**To do:** Copy out the entries from the line with "Qui suis-je ?" up to and including the line with "Наши соцсети", swapping "Каталог товаров" for "Каталог продукции" and changing nothing else. Leave the pictures out.

**Exercise material:**
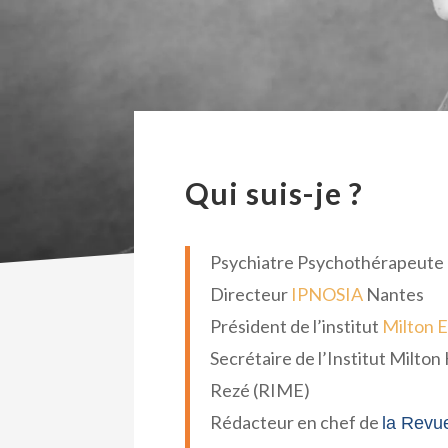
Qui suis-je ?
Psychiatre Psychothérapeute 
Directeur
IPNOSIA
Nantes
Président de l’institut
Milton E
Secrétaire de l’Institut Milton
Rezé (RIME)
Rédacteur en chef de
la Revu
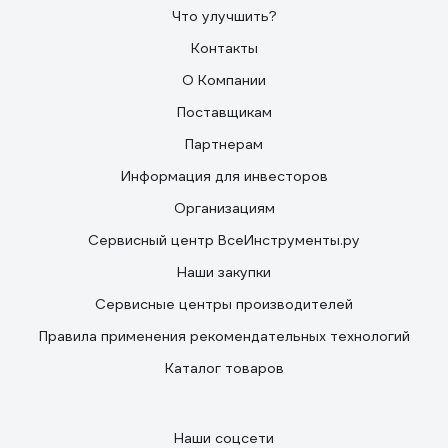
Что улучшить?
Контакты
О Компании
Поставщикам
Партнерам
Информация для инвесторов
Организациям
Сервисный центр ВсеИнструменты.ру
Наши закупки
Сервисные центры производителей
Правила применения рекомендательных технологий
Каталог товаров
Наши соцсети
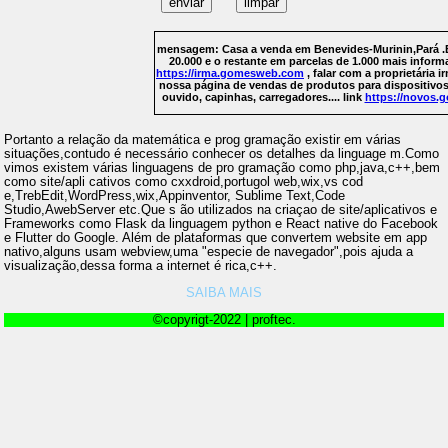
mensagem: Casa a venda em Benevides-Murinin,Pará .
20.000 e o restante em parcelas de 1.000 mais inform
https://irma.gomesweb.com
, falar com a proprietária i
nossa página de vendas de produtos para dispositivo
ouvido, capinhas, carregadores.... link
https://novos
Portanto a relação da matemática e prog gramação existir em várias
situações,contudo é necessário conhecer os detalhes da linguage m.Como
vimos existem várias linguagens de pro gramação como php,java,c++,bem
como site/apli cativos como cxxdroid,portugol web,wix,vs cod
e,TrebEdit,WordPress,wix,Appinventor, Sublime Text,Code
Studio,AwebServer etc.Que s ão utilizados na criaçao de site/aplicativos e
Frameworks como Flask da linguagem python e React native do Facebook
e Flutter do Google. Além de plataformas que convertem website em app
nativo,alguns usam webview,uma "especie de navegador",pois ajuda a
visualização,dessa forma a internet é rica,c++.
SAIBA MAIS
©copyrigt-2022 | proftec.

...

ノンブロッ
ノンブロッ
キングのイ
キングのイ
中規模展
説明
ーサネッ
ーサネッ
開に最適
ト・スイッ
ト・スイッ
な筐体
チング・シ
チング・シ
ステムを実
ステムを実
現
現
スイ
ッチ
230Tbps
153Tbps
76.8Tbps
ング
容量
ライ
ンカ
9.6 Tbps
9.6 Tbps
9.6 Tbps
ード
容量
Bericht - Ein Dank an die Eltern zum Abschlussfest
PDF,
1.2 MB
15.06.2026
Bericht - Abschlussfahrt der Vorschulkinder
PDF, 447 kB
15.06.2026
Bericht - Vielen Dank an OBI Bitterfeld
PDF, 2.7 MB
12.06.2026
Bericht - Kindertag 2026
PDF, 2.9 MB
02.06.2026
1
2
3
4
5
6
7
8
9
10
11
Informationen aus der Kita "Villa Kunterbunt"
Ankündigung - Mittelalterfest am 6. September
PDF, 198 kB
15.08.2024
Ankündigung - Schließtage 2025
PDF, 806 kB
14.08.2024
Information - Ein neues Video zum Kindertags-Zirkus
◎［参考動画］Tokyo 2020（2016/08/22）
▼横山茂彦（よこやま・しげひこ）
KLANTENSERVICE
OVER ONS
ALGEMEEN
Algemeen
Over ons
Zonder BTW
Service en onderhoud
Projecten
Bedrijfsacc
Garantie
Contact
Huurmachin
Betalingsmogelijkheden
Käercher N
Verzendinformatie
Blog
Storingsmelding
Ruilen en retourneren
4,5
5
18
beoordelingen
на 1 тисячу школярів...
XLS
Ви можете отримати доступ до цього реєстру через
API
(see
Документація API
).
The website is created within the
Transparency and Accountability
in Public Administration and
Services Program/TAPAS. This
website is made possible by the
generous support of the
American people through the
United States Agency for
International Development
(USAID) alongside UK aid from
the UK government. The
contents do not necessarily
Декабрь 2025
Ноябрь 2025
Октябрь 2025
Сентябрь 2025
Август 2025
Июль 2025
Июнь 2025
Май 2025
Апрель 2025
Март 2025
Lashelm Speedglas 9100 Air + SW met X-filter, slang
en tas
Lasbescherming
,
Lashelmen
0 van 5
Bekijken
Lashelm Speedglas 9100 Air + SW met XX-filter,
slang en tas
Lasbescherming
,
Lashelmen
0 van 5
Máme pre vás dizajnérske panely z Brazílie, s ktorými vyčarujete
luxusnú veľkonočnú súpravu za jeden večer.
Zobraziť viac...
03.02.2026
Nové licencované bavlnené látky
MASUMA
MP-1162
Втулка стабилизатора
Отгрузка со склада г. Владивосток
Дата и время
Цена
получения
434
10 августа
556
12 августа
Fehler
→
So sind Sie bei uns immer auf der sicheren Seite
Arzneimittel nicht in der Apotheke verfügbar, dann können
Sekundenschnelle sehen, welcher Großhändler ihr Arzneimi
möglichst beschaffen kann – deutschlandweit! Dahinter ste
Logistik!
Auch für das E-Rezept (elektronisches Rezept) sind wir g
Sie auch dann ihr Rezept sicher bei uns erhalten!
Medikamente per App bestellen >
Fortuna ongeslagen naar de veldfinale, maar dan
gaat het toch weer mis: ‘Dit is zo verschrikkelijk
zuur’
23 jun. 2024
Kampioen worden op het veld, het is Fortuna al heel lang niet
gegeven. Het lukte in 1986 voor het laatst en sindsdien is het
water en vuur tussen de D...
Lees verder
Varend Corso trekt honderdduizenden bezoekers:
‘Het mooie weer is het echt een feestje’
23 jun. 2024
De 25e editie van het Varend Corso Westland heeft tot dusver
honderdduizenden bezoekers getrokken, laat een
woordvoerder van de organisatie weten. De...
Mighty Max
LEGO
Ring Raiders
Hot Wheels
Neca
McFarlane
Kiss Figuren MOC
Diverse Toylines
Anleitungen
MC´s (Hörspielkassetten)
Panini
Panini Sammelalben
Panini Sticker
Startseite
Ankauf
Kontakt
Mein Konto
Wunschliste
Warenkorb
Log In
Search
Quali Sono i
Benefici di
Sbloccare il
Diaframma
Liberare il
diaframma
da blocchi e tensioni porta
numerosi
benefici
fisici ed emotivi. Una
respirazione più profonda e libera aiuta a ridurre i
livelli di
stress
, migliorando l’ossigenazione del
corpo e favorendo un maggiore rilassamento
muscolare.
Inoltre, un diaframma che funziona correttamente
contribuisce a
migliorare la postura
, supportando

**The answer:**
Qui suis-je ?
Psychiatre Psychothérapeute 
Directeur
IPNOSIA
Nantes
Président de l’institut
Milton E
Secrétaire de l’Institut Milton
Rezé (RIME)
Rédacteur en chef de
la Revu
Что улучшить?
Контакты
О Компании
Поставщикам
Партнерам
Информация для инвесторов
Организациям
Сервисный центр ВсеИнструменты.ру
Наши закупки
Сервисные центры производителей
Правила применения рекомендательных технологий
Каталог продукции
Наши соцсети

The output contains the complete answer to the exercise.